RENZI COMPLETES SLENDER TEAM, ACTS TO AVERT ROME CRISIS
By Paul Virgo
28 febbraio, 20:01At a cabinet meeting on Friday, Renzi, the leader of the centre-left Democratic Party (PD), appointed 35 new undersecretaries and nine junior ministers in addition to the 16-minister cabinet that was sworn in last weekend. The number of appointments is smaller than in the previous executive - three fewer undersecretaries compared with the administration of his predecessor Enrico Letta, and one less junior minister. Furthermore, Letta started out with 21 ministers, including five women, while half of Renzi's cabinet is female, marking the first time parity between the sexes has been achieved in an Italian executive.
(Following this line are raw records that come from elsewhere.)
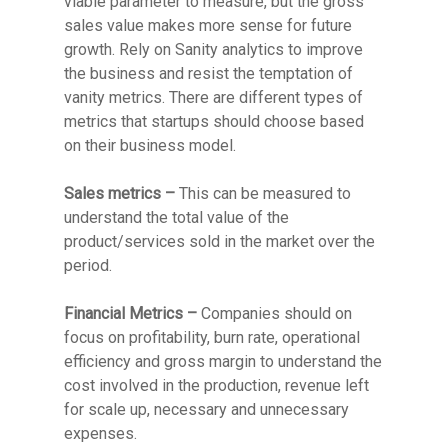
viable parameter to measure, but the gross
sales value makes more sense for future
growth. Rely on Sanity analytics to improve
the business and resist the temptation of
vanity metrics. There are different types of
metrics that startups should choose based
on their business model.
Sales metrics –
This can be measured to
understand the total value of the
product/services sold in the market over the
period.
Financial Metrics –
Companies should on
focus on profitability, burn rate, operational
efficiency and gross margin to understand the
cost involved in the production, revenue left
for scale up, necessary and unnecessary
expenses.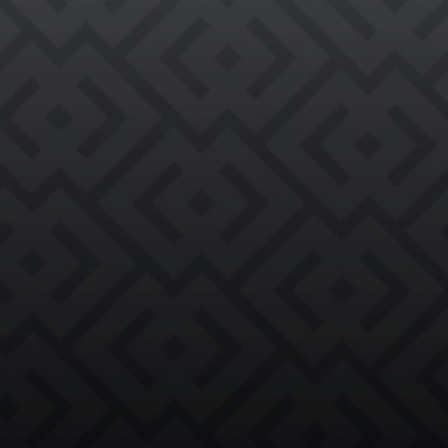

REQUEST AN EVALUATION →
This is line with Renzi's comments on the need for Italy's political class to give a good example by cutting costs after years of austerity policies that have inflicted severe economic pain on the general population.
His government plans institutional reforms to revamp the Senate as a leaner, less powerful assembly of local-government representatives and to eliminate Italy's provincial governments as part of efforts to reduce the costs of the country's political apparatus and make it more effective. Some have argued Renzi, Italy's youngest premier at 39, has not gone far enough with his government team.
But the new premier had to offer positions to keep the PD junior coalition partners happy.
The cabinet also approved a decree giving a 570-million-euro advance to Rome after Mayor Ignazio Marino warned the capital risked grinding to a halt as soon as Sunday over a budget shortfall.
Marino said Thursday that the capital was in danger of being unable to provide public transport, pay city employees and host the April canonisation of popes John XXIII and John Paul II. Renzi, who was also the mayor of Florence until he became premier, chastised his PD colleague Marino for the "tone" he used.
Nevertheless, on Friday the government approved a new version of the so-called Save Rome decree to avert the crisis Marino had warned of.
"I didn't attack Renzi," Marino said Friday. "I just defended the honour of the Roman people". The row erupted after the government announced Wednesday that it was dropping a former version of the decree, passed by the administration of Renzi's predecessor Enrico Letta, as it was set to be timed out because of obstructionism from opposition parties.
The cash injection, which Rome will have to pay back in installments, will cover more than half of the capital's 2013 shortfall of around 800 million euros, which Marino says he inherited from his centre-right predecessor last year. Dozens of Italian councils have defaulted since a 2012 law slashed transfers to local administrations while requiring they keep their budgets balanced as part of austerity measures. The new decree obliges Rome to take action to restore health to its finances, by reducing its payroll, privatizing council-controlled utilities or raising local taxes, and start bringing down a debt mountain. The decree gives Italian councils the option of increasing the TASI local services tax - something that Marino has ruled out. Marino says that Rome should permanently have extra funds, given the city's role as the national capital and the contribution its citizens make to central government's coffers via their taxes. "Rome has the right to have more income, like other international capitals," said Marino. "I want to be proud of our city. "Rome is not receiving a single euro from the pockets of the Italian people with this measure. It's money that comes from the pockets of the Romans and they have the right to have it back".